> [Task brief]: Copy the lines from the one with "genus: Phacelia" to the one with "common name: Orb weavers" word for word, including both of those lines.

-- start Exercise input --

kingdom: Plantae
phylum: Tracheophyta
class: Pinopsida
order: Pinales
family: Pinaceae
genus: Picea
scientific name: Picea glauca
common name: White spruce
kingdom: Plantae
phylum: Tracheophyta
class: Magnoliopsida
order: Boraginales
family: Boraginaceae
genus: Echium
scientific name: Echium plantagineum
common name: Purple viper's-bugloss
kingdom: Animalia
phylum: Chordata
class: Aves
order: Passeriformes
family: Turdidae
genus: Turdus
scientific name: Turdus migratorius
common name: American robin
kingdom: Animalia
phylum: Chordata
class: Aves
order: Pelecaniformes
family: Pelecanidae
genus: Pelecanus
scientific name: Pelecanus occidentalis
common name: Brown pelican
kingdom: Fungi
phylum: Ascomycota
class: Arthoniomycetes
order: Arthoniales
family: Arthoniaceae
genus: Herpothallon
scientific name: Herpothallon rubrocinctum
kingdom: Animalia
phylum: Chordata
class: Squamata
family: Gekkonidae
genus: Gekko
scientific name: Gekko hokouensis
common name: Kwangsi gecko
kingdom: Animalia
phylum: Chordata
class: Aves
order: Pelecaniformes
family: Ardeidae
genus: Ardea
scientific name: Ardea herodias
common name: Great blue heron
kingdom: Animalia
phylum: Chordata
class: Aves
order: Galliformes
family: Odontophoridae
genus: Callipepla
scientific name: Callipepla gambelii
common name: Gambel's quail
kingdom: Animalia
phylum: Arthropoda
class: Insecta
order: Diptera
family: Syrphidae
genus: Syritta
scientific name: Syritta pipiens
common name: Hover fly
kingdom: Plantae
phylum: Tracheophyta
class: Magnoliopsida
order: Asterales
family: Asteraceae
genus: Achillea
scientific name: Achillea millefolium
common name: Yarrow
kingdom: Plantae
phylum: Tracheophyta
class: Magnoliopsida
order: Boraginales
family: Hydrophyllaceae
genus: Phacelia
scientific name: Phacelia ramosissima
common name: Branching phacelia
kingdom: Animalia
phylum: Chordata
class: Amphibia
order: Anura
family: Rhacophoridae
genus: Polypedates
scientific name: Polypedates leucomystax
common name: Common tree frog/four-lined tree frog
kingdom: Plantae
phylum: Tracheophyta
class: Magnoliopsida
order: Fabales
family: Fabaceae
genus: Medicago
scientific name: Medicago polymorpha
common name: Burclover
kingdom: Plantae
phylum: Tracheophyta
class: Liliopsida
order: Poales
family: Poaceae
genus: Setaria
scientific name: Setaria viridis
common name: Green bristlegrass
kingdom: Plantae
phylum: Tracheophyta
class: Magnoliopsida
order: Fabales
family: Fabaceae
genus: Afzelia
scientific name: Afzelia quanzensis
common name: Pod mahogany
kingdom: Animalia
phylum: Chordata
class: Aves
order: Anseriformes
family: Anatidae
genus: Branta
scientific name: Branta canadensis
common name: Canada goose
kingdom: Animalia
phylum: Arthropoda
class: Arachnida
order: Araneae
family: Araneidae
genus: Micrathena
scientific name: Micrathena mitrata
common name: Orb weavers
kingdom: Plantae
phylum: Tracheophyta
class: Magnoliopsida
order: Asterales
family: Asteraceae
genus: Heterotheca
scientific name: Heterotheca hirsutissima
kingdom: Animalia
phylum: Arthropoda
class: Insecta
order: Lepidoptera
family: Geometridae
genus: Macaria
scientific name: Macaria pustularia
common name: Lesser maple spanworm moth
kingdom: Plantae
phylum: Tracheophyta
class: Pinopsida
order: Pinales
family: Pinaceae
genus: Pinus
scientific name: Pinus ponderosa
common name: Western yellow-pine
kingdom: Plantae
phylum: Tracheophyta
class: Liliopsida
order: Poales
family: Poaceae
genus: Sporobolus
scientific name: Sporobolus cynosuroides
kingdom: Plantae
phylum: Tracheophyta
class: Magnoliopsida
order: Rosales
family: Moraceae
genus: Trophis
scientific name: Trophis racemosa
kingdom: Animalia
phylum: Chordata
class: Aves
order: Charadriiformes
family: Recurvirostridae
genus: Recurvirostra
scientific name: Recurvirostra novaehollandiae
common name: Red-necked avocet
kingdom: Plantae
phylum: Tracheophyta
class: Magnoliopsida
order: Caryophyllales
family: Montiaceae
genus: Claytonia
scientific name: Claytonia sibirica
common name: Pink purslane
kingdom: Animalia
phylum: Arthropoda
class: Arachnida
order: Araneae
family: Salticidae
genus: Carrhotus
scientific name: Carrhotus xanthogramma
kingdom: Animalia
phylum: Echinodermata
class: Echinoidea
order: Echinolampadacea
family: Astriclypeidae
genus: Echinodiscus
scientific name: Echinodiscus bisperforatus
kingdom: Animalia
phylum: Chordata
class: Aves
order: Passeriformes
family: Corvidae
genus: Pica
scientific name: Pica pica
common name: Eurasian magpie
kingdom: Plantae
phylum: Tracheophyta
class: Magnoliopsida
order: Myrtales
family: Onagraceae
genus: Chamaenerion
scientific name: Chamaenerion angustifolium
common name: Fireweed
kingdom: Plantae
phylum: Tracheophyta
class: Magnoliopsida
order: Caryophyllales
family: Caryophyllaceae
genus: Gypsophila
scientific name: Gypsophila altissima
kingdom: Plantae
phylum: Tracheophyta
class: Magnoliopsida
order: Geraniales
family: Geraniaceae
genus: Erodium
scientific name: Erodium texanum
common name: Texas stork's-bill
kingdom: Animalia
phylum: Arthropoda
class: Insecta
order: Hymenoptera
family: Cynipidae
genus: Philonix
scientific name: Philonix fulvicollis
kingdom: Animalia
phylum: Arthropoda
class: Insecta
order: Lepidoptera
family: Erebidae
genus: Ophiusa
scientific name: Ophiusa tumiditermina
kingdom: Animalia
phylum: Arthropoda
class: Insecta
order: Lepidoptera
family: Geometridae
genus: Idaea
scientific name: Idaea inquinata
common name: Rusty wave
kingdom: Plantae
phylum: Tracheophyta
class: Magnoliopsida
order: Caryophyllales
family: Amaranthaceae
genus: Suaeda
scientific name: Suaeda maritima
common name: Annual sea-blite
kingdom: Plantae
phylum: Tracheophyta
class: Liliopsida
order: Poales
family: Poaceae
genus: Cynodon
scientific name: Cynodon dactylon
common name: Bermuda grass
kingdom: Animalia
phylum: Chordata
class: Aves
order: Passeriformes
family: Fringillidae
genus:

-- end Exercise input --

> [The response]:
genus: Phacelia
scientific name: Phacelia ramosissima
common name: Branching phacelia
kingdom: Animalia
phylum: Chordata
class: Amphibia
order: Anura
family: Rhacophoridae
genus: Polypedates
scientific name: Polypedates leucomystax
common name: Common tree frog/four-lined tree frog
kingdom: Plantae
phylum: Tracheophyta
class: Magnoliopsida
order: Fabales
family: Fabaceae
genus: Medicago
scientific name: Medicago polymorpha
common name: Burclover
kingdom: Plantae
phylum: Tracheophyta
class: Liliopsida
order: Poales
family: Poaceae
genus: Setaria
scientific name: Setaria viridis
common name: Green bristlegrass
kingdom: Plantae
phylum: Tracheophyta
class: Magnoliopsida
order: Fabales
family: Fabaceae
genus: Afzelia
scientific name: Afzelia quanzensis
common name: Pod mahogany
kingdom: Animalia
phylum: Chordata
class: Aves
order: Anseriformes
family: Anatidae
genus: Branta
scientific name: Branta canadensis
common name: Canada goose
kingdom: Animalia
phylum: Arthropoda
class: Arachnida
order: Araneae
family: Araneidae
genus: Micrathena
scientific name: Micrathena mitrata
common name: Orb weavers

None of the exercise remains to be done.